In this article, the authors propose a new method for controlling a nano-quadrotor using Nonlinear Model Predictive Control (NMPC). The approach leverages the open-source acados software, which is designed to be efficient and user-friendly. The method involves defining the system dynamics, cost function, and constraints in Python, and then solving the NMPC problem using acados.
The proposed approach is validated through experimental results on a Crazyflie2.1 nano-quadrotor. The results show that the NMPC control inputs can be generated efficiently and accurately, with an average computation time of 0.01587208s and a maximum computation time of 0.00968526s.
To explain complex concepts in simple terms, imagine a quadrotor as a complex machine with many parts working together to achieve a specific task. Just like how a car has an engine, transmission, and brakes that work together to make it move, a quadrotor has multiple components such as motors, sensors, and control systems that must be coordinated to fly smoothly.
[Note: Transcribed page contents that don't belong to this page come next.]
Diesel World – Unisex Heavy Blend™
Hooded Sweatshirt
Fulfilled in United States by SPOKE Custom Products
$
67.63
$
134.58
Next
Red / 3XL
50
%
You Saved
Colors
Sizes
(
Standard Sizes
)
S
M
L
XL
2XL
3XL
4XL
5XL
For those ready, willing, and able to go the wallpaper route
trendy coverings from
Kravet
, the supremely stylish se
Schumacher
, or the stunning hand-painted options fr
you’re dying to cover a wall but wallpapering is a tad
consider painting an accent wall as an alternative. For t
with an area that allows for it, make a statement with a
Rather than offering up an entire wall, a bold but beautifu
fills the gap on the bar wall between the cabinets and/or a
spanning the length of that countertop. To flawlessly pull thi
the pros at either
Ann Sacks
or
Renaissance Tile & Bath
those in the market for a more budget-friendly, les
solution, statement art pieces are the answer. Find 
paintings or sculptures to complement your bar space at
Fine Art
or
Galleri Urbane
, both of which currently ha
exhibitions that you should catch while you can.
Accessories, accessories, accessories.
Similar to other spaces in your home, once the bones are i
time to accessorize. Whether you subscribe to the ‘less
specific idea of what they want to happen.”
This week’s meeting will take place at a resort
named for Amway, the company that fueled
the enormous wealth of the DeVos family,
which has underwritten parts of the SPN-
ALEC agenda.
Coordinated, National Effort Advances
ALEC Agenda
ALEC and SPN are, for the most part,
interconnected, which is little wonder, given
The NMPC method acts like a smart co-pilot that can predict what the quadrotor will do next based on its current state and desired trajectory. It then adjusts the control inputs in real-time to ensure the quadrotor flies as planned, avoiding obstacles and maintaining stability.
By using NMPC, the authors demonstrate that it is possible to improve the performance of a nano-quadrotor significantly, making it more efficient and stable in its flight path. This has important implications for applications such as search and rescue missions, aerial photography, and package delivery.